As a new public servant I have been active in a number of initiatives aimed to address the public service renewal enigma. I have participated in new professional networks, developed learning opportunities, been mentored and been a canada@150 participant.
And yet, as I scan the public service renewal environment filled with all these initiatives and dialogues on the future, I ask myself, “So what now?”
I truly believe in the work of the public service and the fact that we can make a difference in how we work with each other and in the lives of those we work for – Canadians. But I am tired of the rhetoric, the dialogue, the discussions and the requests (I am guilty of these) to senior public managers to be heard. Sure, new professionals have an important voice, but all employees in the public service have an important voice.
Canada@150 taught me new tools and techniques to deal with emerging problems, to question some of the basic assumptions we make when contemplating policies, projects or programs. The initiative also taught me that sometimes you have to stop talking, roll up your sleeves and get dirty in the work. Canada@150 was not just about ideas; it showed me that I have a responsibility to act.
There are lots of great ideas out there; canada@150 came up with almost 150 recommendations for public service renewal that will change my world if you help me implement them. However, there is no single solution for everyone. Under a united vision for PS2.017 each of us has to find a passion or idea that speaks to us and become its champion.
Are we scared of change?
Ultimately, I am responsible for my career, for the advice I give and the job I do, for the type of environment that I work in, and to the people of Canada. I am also responsible to act – to change, be a change agent and champion ideas that I believe in.

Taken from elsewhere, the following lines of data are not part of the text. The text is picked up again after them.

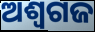
ଅଶ୍ୱଗଜ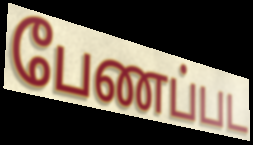
பேணப்பட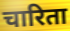
चारिताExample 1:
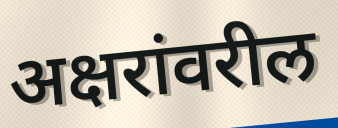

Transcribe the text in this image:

अक्षरांवरील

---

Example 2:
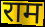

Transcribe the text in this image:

राम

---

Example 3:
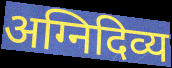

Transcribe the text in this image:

अग्निदिव्य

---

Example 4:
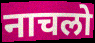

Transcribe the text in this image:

नाचलो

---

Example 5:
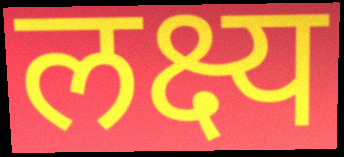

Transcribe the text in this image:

लक्ष्य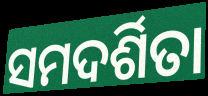
ସମଦର୍ଶିତାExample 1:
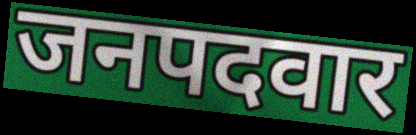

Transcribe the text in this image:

जनपदवार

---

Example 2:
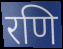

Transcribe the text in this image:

रणि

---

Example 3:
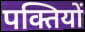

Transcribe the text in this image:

पक्तियों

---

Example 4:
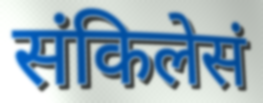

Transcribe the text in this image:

संकिलेसं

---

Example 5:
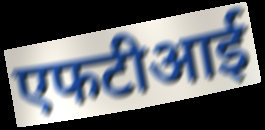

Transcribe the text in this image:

एफटीआईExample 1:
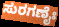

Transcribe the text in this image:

Change is scary, especially when we have to accept responsibility for it. But change is important and I can’t afford to stand still when the realities of how I work, with whom I work and the needs of Canadians are changing so quickly.
Canada@150 was not a report or a “learning initiative.” It is not static. Instead, it is brand, a passion; it is alive. Canada@150 will be carried forward by all of us (participants or not) who have a vision for a better public service and a desire to realize that.

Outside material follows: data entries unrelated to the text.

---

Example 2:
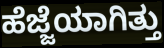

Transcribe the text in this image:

ಹೆಜ್ಜೆಯಾಗಿತ್ತು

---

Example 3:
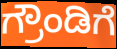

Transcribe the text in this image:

ಗ್ರೌಂಡಿಗೆ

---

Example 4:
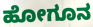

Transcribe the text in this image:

ಹೋಗೂನ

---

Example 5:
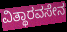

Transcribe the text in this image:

ವಿತ್ಥಾರವಸೇನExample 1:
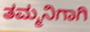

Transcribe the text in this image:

ತಮ್ಮನಿಗಾಗಿ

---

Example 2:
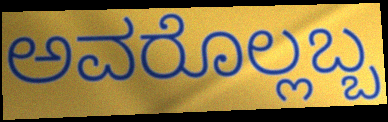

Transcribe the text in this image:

ಅವರೊಲ್ಲಬ್ಬ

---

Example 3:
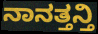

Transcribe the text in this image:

ನಾನತ್ತನ್ತಿ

The next steps for the project are to help others embrace its ideas and the sentiment behind it: working towards a better public service in the service of Canadians; helping everyone find a passion; and providing a space for them to reach beyond their job description so that they can be champions of change and contribute to the organization.
I am committed to living the canada@150 brand and I will always remember that actions speak louder than words.
Tabatha Soltay, affectionately called the chief agent of chaos by her boss, is a special advisor with the federal Policy Research Initiative. She is a canada@150 participant and tweets about public service renewal at TabTalks.
The canada@150 vision for the public service in 2017
“PS2.017 is an adaptive organization that places the right people in the right jobs at the right time, nurtures a high-trust and learning work environment, fosters a culture of collaboration, is technologically savvy, confidently champions alternative and innovative policy development, and values engagement with citizens and stakeholders.”